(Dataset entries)
__________________________________________________

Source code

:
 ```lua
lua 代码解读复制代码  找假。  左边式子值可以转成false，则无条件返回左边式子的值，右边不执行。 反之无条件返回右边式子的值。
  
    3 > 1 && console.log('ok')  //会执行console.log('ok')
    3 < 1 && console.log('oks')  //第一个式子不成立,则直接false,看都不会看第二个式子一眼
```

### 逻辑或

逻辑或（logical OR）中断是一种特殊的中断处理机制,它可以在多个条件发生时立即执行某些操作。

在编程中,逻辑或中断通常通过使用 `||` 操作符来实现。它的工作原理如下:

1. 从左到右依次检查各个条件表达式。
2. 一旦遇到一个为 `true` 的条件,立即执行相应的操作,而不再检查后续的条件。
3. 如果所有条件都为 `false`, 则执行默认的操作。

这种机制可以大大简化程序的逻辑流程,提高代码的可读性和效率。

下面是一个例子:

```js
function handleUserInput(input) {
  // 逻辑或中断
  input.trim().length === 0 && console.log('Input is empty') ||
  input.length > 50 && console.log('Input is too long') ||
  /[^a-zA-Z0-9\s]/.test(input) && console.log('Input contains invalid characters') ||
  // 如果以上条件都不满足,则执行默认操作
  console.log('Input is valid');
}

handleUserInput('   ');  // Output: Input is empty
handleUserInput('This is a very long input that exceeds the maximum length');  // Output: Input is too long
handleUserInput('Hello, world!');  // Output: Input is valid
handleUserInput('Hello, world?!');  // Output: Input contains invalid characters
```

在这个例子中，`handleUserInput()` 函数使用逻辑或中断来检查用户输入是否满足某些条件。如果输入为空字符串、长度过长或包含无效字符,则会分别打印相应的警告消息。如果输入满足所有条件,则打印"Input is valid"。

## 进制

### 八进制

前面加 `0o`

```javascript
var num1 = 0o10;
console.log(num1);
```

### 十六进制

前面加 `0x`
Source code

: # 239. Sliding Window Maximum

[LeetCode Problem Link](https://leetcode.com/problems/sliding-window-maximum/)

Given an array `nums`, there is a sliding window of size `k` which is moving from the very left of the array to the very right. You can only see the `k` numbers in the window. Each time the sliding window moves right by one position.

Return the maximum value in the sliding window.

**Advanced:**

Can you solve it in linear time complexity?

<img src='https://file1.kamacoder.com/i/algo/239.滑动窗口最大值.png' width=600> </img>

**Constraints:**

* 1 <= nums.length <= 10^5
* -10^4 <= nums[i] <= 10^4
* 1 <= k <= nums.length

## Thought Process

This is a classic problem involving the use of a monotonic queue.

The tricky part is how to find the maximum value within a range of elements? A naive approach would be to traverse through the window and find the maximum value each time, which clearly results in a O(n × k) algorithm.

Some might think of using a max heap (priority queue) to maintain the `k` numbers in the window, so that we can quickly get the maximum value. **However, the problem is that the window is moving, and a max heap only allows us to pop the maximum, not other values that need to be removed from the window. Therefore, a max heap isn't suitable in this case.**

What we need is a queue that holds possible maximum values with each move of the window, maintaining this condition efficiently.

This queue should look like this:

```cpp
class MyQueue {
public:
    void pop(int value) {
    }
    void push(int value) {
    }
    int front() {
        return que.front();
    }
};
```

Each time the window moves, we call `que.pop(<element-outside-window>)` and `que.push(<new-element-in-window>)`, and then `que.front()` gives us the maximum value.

__________________________________________________

How to complete this task: Print exactly the lines from the one containing "What we need" through the last line of the records above, both included.

Exercise result:
What we need is a queue that holds possible maximum values with each move of the window, maintaining this condition efficiently.

This queue should look like this:

```cpp
class MyQueue {
public:
    void pop(int value) {
    }
    void push(int value) {
    }
    int front() {
        return que.front();
    }
};
```

Each time the window moves, we call `que.pop(<element-outside-window>)` and `que.push(<new-element-in-window>)`, and then `que.front()` gives us the maximum value.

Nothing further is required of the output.